“Broker,” a South Korean film, plays at the M.V. Film Center on Friday, Jan. 20. Director Japanese Hirokazu Kore-eda has explored this theme before in, for instance, 2018’s Oscar-nominated “Shoplifters.” This drama has won the Ecumenical Jury Award at the 2022 Cannes Film Festival, as well as a Best Actor Award for Song Kang-Ho.
The film describes what happens when a young woman drops off her baby anonymously at a Busan church baby box set up for that purpose. Ha Sang-hyeon (Song Kang-ho), who runs a laundry business and volunteers at the church, and his friend Dong-soo (Gang Dong-won) who works there part-time, run a baby theft business on the side. Deleting the church’s surveillance video, they abscond with an infant that has been left there, and decide to sell it on the baby adoption black market. The subject is real, and a controversial one in South Korea and other nations.

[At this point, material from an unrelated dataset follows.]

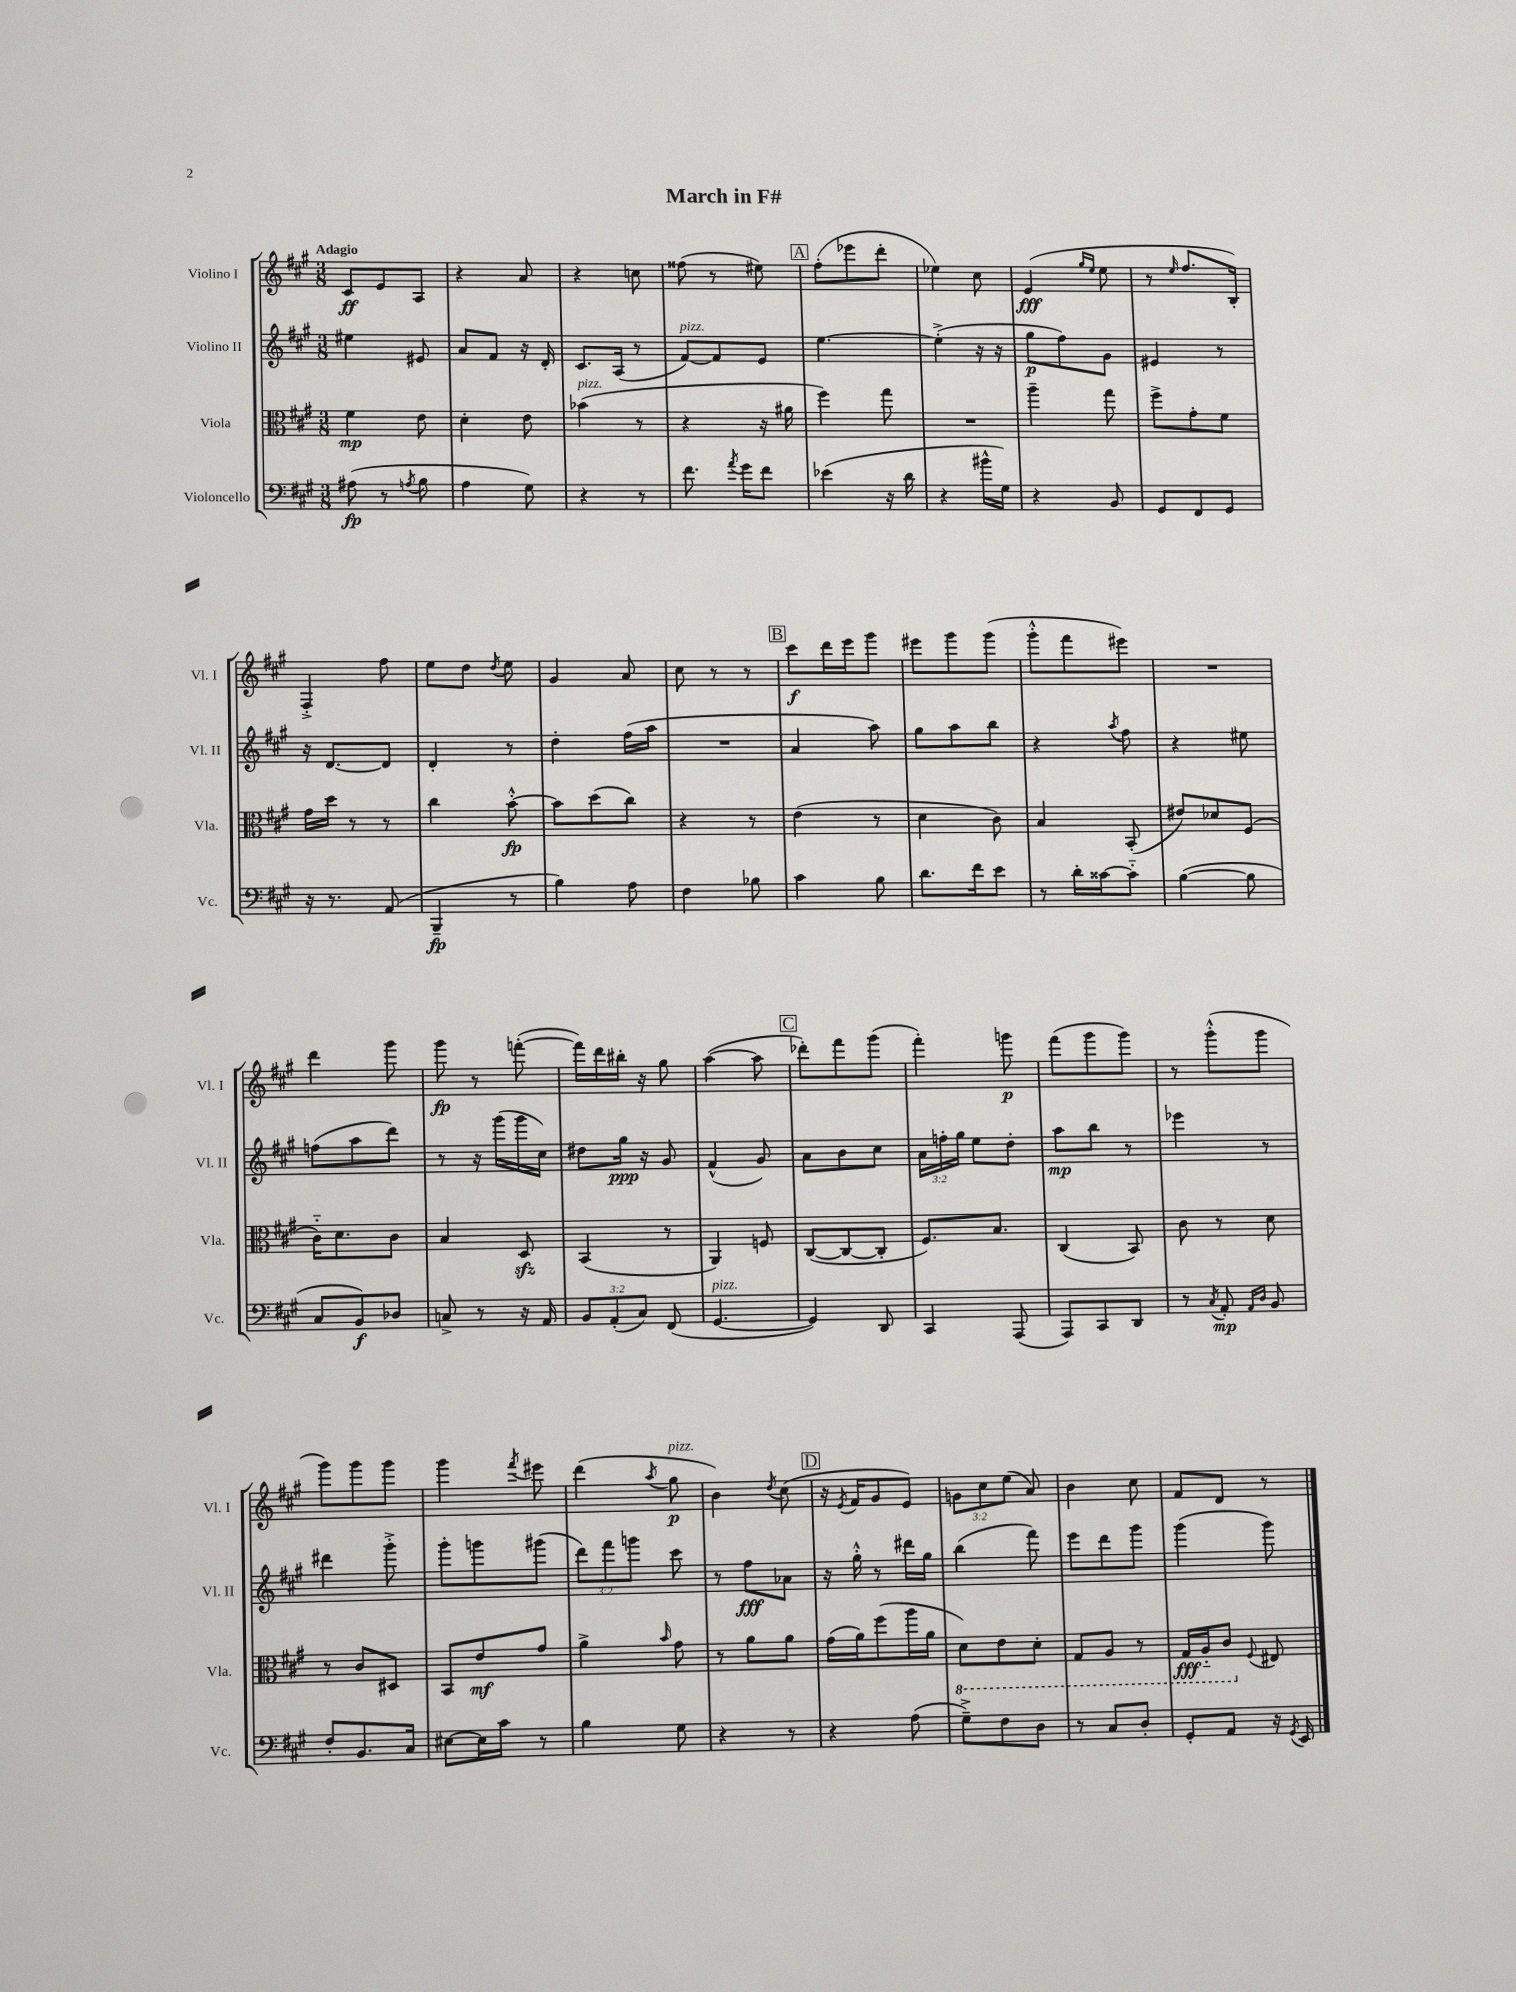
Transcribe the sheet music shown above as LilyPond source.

But the baby’s 15-year-old mother, sex-worker Moon So-young (K-pop singer Lee Jin-eun, known as IU), surprisingly returns to retrieve her abandoned baby. Angry and ambivalent about the decision despite complaining about the difficulty of raising a child as a single parent, she decides to go with them on the road in hopes of finding an acceptable adoptive family, one not caught up in the legal adoptive bureaucracy. She also hopes to share in the illegal profits. In the meantime, two detectives, Soo-Jin (Bae Doona) and Lee (Lee Joo-young), suspicious of their activities at the church, are trailing them. The catch is that they have to grab the two in the act. In a role reversal of genders, the baby snatchers are male, the cops female.
There are motives behind Sang-hyeon’s and Dong-soo’s baby theft business. It turns out Sang-hyeon is unhappily divorced, and Dong-soo grew up in an orphanage. They both hope to create a unique, makeshift new family. Hae-jin (Im Seung-soo), a perky 8-year-old orphan, hops aboard and joins in the hunt for this new kind of family.
Viewers see them find a variety of different affluent families. Some reject the baby as not looking acceptable enough. Others the would-be mother Moon So-young rejects as being inappropriate for one reason or another. Hae-jin adds to the mix of this unconventional road trip. On top of it all, Sang-hyeon is in debt to a local gang, and they are after him to pay up.
The director avoids a tough or cruel approach to baby box abandonment and these brokers. Instead, he portrays these culturally borderline characters in a poignant and empathic way. This treatment makes the film interesting and enjoyable.
Information and tickets for “Broker” are available at mvfilmsociety.com.